For Harsh, the anniversary still holds meaning. Although the university does not have any memorial services planned, she thinks today should be memorialized.
“I remember my friends having to go to memorials and funerals,” she said. “It should be a day of remembering people’s lives.” Professor James Kendra, director of the university’s Disaster Research Center, said that the university was in the process of rethinking their emergency plan when the terrorist attack happened.
“At the time, we had been working on an emergency plan for the university plan before September 11 because of the Seton Hall fire,” Kendra said. “The fire alerted universities to the need for emergency planning, but I think September 11 galvanized people.”
Professor Joanne Nigg of the DRC said she thinks the event had a large impact on Americans initially after the attacks happened.
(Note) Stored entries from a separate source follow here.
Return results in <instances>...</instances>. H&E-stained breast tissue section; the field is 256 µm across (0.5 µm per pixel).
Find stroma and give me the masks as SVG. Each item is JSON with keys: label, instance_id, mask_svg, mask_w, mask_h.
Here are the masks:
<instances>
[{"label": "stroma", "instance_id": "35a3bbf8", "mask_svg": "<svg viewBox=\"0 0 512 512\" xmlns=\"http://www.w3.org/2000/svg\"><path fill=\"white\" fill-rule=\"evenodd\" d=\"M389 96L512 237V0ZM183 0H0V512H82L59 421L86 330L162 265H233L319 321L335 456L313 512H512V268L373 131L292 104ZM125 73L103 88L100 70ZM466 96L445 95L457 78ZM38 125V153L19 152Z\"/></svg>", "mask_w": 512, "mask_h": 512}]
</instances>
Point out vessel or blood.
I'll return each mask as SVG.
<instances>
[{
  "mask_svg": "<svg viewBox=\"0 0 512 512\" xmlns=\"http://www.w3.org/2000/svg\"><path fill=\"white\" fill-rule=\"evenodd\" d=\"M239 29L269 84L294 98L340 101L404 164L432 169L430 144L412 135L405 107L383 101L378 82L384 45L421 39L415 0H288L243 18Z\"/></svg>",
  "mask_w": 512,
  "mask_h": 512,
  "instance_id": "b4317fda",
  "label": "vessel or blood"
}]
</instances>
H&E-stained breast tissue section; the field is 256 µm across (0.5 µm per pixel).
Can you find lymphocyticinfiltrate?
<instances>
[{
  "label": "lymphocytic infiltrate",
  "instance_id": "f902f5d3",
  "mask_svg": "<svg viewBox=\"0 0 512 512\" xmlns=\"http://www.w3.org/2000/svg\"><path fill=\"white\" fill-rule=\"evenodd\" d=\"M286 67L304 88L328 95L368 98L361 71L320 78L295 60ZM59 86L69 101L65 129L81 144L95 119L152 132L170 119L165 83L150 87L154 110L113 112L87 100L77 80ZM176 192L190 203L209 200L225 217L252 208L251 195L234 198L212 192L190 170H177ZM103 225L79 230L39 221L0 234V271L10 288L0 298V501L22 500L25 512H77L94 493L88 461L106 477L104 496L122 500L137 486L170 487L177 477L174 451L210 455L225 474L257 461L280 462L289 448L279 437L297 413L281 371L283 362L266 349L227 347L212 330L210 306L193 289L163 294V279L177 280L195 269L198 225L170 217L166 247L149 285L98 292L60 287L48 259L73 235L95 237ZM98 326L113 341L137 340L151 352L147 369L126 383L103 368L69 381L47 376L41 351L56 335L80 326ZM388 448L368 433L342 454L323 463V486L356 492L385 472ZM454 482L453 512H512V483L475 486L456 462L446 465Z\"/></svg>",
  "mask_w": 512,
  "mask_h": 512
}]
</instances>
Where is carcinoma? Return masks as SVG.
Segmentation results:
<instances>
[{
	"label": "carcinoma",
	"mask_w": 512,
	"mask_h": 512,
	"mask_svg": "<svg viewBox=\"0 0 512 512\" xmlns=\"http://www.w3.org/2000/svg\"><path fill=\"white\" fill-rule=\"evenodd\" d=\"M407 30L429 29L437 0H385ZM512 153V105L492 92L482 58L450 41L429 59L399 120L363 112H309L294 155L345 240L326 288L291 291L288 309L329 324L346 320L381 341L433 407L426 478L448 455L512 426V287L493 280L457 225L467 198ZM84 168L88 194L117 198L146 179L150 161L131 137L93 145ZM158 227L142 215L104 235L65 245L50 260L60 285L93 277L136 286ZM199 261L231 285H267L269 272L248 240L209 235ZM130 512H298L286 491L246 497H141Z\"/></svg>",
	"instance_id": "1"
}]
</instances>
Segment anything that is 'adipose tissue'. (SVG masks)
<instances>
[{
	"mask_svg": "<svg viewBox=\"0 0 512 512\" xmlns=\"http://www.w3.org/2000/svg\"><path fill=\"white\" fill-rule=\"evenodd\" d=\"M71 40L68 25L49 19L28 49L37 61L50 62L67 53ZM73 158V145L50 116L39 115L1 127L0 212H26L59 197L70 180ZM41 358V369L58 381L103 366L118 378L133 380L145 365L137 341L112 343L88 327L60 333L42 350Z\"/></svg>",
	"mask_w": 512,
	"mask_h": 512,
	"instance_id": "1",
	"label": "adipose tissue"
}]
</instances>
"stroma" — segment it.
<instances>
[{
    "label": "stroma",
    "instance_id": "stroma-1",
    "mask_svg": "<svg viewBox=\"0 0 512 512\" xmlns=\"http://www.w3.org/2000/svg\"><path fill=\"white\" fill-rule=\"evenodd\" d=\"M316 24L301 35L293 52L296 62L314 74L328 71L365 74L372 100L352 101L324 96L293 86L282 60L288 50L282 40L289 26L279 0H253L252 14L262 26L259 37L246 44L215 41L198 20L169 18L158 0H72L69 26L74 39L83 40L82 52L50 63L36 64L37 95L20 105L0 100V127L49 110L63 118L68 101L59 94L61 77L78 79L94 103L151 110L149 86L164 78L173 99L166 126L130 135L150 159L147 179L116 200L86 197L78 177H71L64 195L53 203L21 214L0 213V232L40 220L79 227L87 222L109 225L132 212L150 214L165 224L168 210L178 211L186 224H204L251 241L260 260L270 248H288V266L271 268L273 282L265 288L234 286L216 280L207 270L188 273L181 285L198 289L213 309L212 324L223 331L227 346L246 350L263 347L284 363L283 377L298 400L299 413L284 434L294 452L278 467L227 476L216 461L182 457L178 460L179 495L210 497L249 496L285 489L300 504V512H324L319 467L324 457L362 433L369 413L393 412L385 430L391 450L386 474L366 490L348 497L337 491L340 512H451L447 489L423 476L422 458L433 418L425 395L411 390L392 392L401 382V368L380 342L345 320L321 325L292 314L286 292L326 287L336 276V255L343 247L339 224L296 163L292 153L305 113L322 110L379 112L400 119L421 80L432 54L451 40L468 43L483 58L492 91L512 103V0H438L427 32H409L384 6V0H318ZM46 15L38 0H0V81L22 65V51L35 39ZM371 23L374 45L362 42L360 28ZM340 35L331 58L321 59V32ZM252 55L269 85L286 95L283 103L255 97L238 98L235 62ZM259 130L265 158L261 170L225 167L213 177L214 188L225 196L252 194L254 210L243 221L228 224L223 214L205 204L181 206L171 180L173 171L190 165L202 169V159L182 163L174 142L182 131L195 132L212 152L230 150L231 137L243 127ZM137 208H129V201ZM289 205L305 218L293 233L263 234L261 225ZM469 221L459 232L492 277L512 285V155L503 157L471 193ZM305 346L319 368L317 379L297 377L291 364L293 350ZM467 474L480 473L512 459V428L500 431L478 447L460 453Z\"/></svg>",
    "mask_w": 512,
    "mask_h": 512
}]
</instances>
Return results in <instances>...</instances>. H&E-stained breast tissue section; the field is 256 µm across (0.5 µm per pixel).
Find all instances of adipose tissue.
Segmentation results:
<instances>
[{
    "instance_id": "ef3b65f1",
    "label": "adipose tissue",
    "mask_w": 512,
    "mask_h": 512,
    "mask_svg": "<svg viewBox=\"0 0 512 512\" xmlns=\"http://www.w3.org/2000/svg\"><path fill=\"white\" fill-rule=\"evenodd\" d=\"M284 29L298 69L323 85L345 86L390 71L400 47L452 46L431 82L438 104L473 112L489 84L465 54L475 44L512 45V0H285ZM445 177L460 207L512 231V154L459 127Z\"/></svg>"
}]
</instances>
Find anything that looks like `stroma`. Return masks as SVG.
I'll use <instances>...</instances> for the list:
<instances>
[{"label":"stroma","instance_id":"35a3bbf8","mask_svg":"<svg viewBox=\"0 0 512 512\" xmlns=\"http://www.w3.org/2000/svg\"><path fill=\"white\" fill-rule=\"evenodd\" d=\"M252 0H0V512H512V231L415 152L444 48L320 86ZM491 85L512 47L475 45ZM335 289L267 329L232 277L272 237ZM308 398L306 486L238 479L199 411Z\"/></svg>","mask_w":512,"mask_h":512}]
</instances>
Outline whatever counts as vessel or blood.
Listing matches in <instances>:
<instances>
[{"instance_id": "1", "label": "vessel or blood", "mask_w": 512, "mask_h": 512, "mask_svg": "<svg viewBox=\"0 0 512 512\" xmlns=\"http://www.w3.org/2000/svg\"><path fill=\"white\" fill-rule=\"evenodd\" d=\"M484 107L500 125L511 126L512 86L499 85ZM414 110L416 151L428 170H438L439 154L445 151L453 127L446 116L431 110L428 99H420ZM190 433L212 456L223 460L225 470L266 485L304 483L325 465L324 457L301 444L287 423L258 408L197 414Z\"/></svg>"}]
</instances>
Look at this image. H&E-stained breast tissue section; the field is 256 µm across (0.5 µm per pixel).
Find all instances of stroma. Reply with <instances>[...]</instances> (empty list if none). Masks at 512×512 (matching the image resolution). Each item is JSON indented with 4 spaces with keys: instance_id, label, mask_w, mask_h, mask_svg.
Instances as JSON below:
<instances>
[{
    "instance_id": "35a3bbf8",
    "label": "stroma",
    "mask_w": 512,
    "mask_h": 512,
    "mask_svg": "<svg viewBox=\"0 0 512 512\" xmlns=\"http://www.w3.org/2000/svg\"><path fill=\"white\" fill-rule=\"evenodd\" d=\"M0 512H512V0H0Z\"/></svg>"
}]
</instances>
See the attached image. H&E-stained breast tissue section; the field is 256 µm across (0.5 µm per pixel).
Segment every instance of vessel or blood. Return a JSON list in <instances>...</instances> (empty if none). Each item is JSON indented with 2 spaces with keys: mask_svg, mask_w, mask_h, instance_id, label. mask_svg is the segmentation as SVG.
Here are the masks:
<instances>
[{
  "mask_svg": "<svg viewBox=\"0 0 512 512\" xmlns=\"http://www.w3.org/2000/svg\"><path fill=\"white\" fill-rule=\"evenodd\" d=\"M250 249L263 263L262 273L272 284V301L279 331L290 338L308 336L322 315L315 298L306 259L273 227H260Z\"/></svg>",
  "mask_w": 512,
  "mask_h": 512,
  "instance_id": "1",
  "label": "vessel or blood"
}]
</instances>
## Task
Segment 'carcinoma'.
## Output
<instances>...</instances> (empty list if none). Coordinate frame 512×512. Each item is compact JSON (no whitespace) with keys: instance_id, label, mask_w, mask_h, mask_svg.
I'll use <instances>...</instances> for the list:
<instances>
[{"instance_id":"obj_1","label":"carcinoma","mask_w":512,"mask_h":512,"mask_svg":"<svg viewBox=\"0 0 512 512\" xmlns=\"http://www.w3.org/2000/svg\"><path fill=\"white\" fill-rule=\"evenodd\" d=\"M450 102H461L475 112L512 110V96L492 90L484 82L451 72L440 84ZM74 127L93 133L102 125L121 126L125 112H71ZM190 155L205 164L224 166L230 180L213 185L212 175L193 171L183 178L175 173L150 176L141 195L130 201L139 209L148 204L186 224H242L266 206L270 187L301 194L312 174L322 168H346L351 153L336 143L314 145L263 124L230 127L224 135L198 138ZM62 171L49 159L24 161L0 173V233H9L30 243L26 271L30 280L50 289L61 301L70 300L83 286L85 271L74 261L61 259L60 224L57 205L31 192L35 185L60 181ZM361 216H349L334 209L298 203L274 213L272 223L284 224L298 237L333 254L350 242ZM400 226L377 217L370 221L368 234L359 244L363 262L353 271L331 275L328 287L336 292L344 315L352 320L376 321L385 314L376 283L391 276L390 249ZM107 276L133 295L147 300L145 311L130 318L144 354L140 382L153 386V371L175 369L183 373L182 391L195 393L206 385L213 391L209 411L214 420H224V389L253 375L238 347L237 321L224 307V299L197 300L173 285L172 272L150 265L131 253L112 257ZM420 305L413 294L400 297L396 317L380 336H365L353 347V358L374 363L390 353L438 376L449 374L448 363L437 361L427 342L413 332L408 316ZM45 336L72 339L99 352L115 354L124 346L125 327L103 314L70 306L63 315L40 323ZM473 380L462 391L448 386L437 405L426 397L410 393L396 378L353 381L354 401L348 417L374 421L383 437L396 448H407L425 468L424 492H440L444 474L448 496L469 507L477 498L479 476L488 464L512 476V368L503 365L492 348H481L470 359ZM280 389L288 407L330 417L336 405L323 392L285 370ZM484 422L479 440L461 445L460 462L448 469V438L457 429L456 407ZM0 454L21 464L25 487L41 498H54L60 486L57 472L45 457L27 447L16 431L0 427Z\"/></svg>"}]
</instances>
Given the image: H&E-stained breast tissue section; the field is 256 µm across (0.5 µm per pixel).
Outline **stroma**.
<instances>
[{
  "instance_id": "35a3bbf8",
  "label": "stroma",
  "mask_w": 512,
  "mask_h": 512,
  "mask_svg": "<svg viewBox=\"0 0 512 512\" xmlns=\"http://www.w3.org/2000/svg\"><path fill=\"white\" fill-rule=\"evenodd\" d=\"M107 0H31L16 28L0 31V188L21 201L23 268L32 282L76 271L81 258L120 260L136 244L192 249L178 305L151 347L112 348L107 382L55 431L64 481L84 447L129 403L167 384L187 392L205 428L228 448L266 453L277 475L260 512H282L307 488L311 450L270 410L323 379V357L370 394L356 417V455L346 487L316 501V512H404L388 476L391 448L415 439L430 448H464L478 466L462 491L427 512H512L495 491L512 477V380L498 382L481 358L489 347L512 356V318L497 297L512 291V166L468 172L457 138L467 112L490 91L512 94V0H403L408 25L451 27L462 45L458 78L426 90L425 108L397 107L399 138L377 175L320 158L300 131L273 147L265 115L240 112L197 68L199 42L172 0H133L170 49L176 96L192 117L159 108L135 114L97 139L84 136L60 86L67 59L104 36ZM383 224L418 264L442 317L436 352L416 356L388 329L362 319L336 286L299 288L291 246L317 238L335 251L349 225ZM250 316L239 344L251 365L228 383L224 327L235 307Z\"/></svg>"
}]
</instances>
“It was the first attack on U.S. soil since Pearl Harbor,” Nigg said. “Although it wasn’t in the middle of a war, it produced the so-called war on terror.”
Kendra said that he thinks Americans experienced a sense of fear because the attacks were a surprise.
“It was not an event that was considered to be especially likely,” he said. “It was considered a worst case scenario. The anxiety with September 11 was, ‘What’s next?’”
Nigg said that after the attack, Americans felt it was the government’s duty “to give us back a feeling of security and safety.”
She said over time people have become more comfortable because there have not been any follow-up attacks, even though a few terrorist plans were thwarted. Americans now take it for granted that they are safer, Nigg said, even though there have been many security changes as a result of the attacks.
Sophomore Ivan Arguello said he thinks Americans are afraid of another possibility of terrorist attacks.
“I think people are still scared to fly because of terrorists,” Arguello said.
Barnes said the attack has also resulted in more racial profiling.
“Right after [September 11] there was an increase in discrimination against Middle Eastern people but that reduced around 2004,” Barnes said.